1 Stanford University, Palo Alto, CA, USA.

2 University of Western Ontario, London, ON, Canada.

3 AbbVie Inc., North Chicago, IL, USA. namita.tundia@abbvie.com.

4 AbbVie Inc., North Chicago, IL, USA.

5 Analysis Group, Inc., New York, NY, USA.

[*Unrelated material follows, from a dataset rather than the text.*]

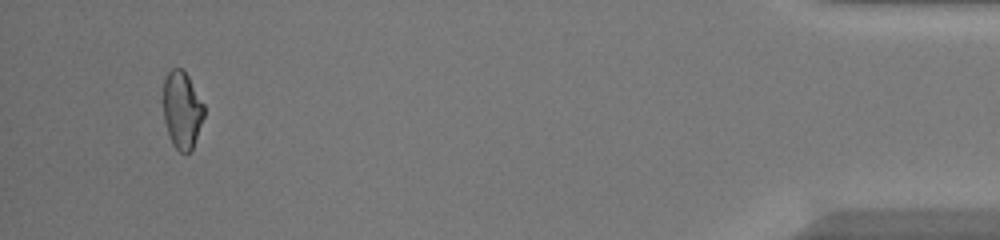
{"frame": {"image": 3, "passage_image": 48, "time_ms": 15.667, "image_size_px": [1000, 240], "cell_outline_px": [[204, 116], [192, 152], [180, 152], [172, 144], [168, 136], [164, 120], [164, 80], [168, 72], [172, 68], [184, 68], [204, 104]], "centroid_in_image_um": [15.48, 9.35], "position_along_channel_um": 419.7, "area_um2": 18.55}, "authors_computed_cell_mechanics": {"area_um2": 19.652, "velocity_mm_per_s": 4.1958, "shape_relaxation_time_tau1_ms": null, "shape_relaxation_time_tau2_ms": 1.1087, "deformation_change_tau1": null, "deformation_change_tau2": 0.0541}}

6 University of Colorado, Denver, CO, USA.

Abstract

BACKGROUND: 

To evaluate the effect of upadacitinib on patient-reported outcomes (PROs) in patients with RA who had an inadequate response to csDMARDs.

METHODS: 

Patients in SELECT-NEXT, a randomised controlled trial, were on a background of csDMARDs and received upadacitinib 15 mg and 30 mg or placebo daily for 12 weeks. PROs included Patient Global Assessment of Disease Activity (PtGA), pain, Health Assessment Questionnaire-Disability Index (HAQ-DI), Functional Assessment of Chronic Illness Therapy-Fatigue (FACIT-F), duration and severity of morning (AM) joint stiffness, Short Form 36 Health Survey (SF-36), and Work Instability Scale for RA (RA-WIS). Least squares mean (LSM) changes were based on mixed-effect repeated measure models. Percentages of patients reporting improvements ≥ minimum clinically important differences (MCIDs) and scores ≥ normative values and number needed to treat (NNT) were determined; group comparisons used chi-square tests.

RESULTS: 

Data from 661 patients were analysed. Compared with placebo, patients receiving upadacitinib reported statistically significant improvements (both doses, P < 0.05) in PtGA, pain, HAQ-DI, FACIT-F, duration and severity of AM stiffness, SF-36 (PCS and 6/8 domains), and RA-WIS at week 12. Significantly, more upadacitinib-treated patients (both doses, P < 0.05) reported improvements ≥ MCID in PtGA, pain, HAQ-DI, FACIT-F, AM stiffness, SF-36 (PCS and 4 or 7/8 domains), and RA-WIS and scores ≥ normative values in HAQ-DI, FACIT-F, and SF-36 (PCS and 4 or 5/8 domains). For most PROs, the incremental NNT with upadacitinib to report clinically meaningful improvement from baseline ranged from 4 to 8 patients.

CONCLUSIONS: 

Upadacitinib 15 mg or 30 mg daily for 12 weeks resulted in significant and clinically meaningful improvements in global disease activity, pain, physical function, fatigue, duration and severity of AM stiffness, HRQOL, and work instability among csDMARD-IR patients with RA.

TRIAL REGISTRATION: 

Clinicaltrials.gov, NCT02675426. Retrospectively registered 5 February 2016.